### BLOQUE DE TEXTO

---------------

La búsqueda de un «planeta B» ha sumado recientemente un nuevo nombre a su lista de candidatos: HD 137010 b. Este exoplaneta, detectado mediante el análisis de datos de la misión K2 del telescopio Kepler de la NASA, ha captado la atención de la comunidad científica por su composición rocosa, y también por presentar unas proporciones y tiempos que guardan un parecido asombroso con nuestro propio hogar.
Sin embargo, tras las cifras iniciales que invitan al optimismo, los astrónomos han encontrado una realidad climática que dista mucho de ser el paraíso tropical que muchos esperarían encontrar en el cosmos.
Un año casi idéntico al nuestro
Lo que hace que HD 137010 b destaque entre los miles de mundos descubiertos hasta la fecha es su geometría orbital. El planeta es apenas un 6 % más grande que la Tierra y completa su traslación en 355 días. Esta coincidencia temporal lo sitúa teóricamente en la zona de habitabilidad de su sistema, esa región donde, en principio, el calor de la estrella permitiría la presencia de agua en estado líquido.
Según los modelos estadísticos del equipo internacional responsable del hallazgo, existe un 50 % de probabilidades de que el planeta se ubique en esta franja privilegiada. No obstante, el tamaño y la órbita son solo dos piezas de un rompecabezas mucho más complejo.
El factor estelar: una trampa de frío
La clave de la habitabilidad no reside solo en el planeta, sino en la naturaleza de su «sol». Aunque la estrella HD 137010 se asemeja a la nuestra, es notablemente más fría y tenue. Al emitir menos energía, la distancia que en nuestro sistema solar garantiza temperaturas agradables, en este sistema resulta insuficiente.

---------------

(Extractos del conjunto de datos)
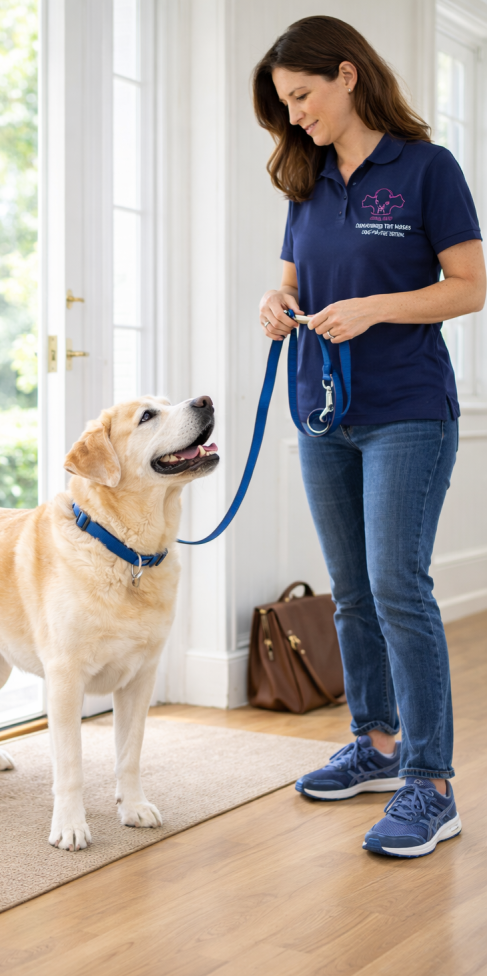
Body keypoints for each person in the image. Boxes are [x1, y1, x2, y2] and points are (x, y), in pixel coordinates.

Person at [253, 16, 485, 858]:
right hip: (322, 412)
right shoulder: (304, 177)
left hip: (408, 412)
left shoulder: (427, 168)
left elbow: (468, 289)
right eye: (284, 105)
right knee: (350, 591)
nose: (296, 116)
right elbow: (292, 276)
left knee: (397, 588)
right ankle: (377, 746)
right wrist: (275, 305)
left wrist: (376, 307)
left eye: (302, 96)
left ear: (346, 76)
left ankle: (430, 784)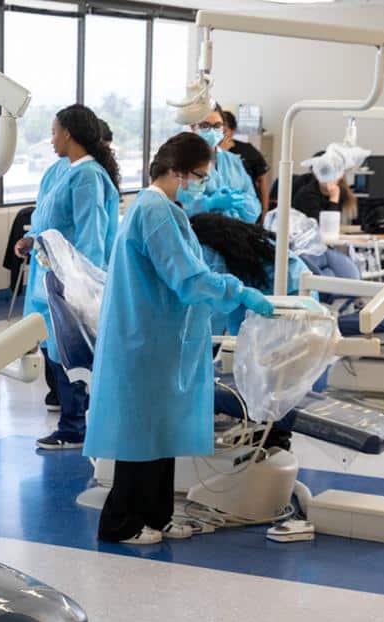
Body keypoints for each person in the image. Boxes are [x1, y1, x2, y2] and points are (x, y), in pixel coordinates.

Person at [84, 133, 274, 546]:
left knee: (161, 432)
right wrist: (237, 291)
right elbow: (187, 277)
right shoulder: (154, 210)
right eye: (200, 176)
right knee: (141, 437)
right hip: (144, 339)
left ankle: (157, 515)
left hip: (161, 338)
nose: (203, 185)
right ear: (176, 171)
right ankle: (120, 524)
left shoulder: (164, 209)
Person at [14, 104, 121, 450]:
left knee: (71, 352)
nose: (51, 139)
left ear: (69, 133)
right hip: (52, 276)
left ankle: (74, 426)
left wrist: (78, 285)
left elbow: (91, 238)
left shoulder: (88, 177)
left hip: (73, 281)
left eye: (54, 132)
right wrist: (32, 241)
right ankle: (72, 421)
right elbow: (51, 224)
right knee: (56, 351)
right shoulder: (64, 172)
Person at [190, 212, 305, 335]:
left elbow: (216, 299)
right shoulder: (243, 238)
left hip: (286, 302)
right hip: (300, 291)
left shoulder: (206, 251)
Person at [183, 105, 261, 224]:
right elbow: (180, 207)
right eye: (204, 126)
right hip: (201, 233)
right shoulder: (184, 162)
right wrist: (209, 203)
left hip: (237, 231)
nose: (212, 131)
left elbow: (254, 206)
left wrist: (238, 202)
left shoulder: (233, 161)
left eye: (217, 126)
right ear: (193, 127)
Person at [219, 110, 269, 222]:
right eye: (218, 129)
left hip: (247, 209)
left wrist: (265, 210)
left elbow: (263, 178)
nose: (221, 135)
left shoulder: (246, 150)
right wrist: (220, 153)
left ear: (233, 130)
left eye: (224, 131)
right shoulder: (210, 153)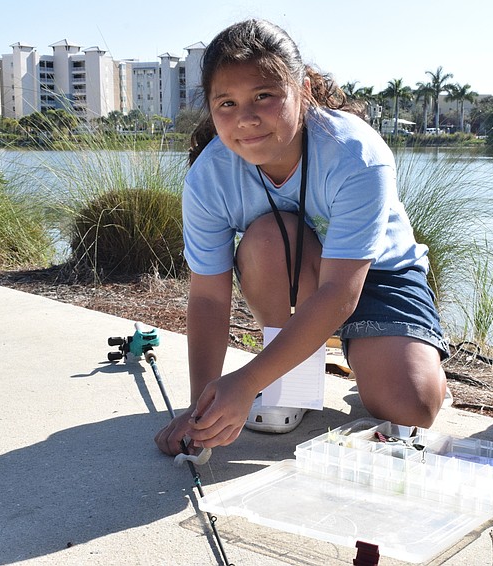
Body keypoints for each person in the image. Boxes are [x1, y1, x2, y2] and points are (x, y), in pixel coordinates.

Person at [154, 19, 449, 457]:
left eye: (264, 96)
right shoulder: (208, 177)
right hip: (295, 268)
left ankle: (382, 355)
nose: (246, 119)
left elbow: (338, 293)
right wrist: (204, 411)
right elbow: (209, 299)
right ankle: (291, 383)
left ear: (303, 89)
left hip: (380, 273)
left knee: (411, 407)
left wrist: (247, 380)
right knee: (270, 237)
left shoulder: (355, 154)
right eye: (227, 103)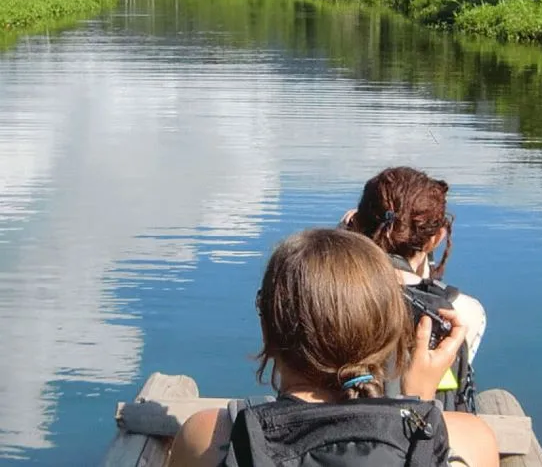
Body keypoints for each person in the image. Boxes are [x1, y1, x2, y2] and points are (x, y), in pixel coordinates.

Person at [168, 229, 498, 467]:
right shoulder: (468, 440)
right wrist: (419, 407)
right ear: (390, 330)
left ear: (268, 326)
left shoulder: (211, 438)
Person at [343, 166, 487, 365]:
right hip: (422, 393)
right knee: (498, 397)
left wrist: (342, 243)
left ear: (356, 226)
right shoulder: (464, 311)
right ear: (435, 239)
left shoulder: (328, 292)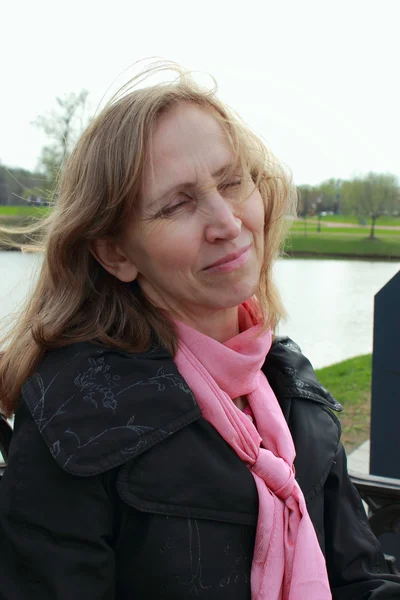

---------------

### TAREAS Y EJERCICIOS
**1.** ¿Qué cantidades expresadas en porcentaje o en días aparecen en el texto sobre HD 137010 b? Enuméralas todas.
**2.** ¿Puedes reproducir, tal como aparece, el fragmento del texto sobre HD 137010 b que empieza con las palabras «Según los modelos» y termina con «mucho más complejo.»?
**3.** ¿Puedes retomar el texto sobre HD 137010 b y seguirlo a partir de donde se detiene?

### RESULTADOS DEL EJERCICIO
**1.**
- 6 %
- 355 días
- 50 %

**2.**
Según los modelos estadísticos del equipo internacional responsable del hallazgo, existe un 50 % de probabilidades de que el planeta se ubique en esta franja privilegiada. No obstante, el tamaño y la órbita son solo dos piezas de un rompecabezas mucho más complejo.

**3.**
Las proyecciones térmicas sugieren que HD 137010 b podría ser un mundo extremadamente hostil, con temperaturas superficiales que rondan los 70 grados bajo cero, niveles similares a los que encontramos en Marte. Por este motivo, algunos investigadores prefieren definirlo como una «superbola de nieve»: un mundo de dimensiones terrestres, pero atrapado bajo una densa capa de hielo perenne que haría inaccesible cualquier reserva de agua.
La necesidad de nuevas confirmaciones
A pesar del entusiasmo, la prudencia impera en los observatorios: el descubrimiento se apoya, por ahora, en la detección de un único tránsito (el paso del planeta frente a su estrella). En la práctica científica habitual, se exigen al menos tres avistamientos de este tipo para validar la existencia de un exoplaneta con total certeza.
Más allá de si HD 137010 b acaba siendo un desierto helado o un mundo con potencial biológico, su hallazgo es un recordatorio de la precisión necesaria para que la vida florezca. Este caso subraya que tener el tamaño de la Tierra y un calendario similar no basta; la sintonía con la estrella y la atmósfera son factores críticos que siguen haciendo de nuestro planeta un lugar excepcionalmente raro en el universo.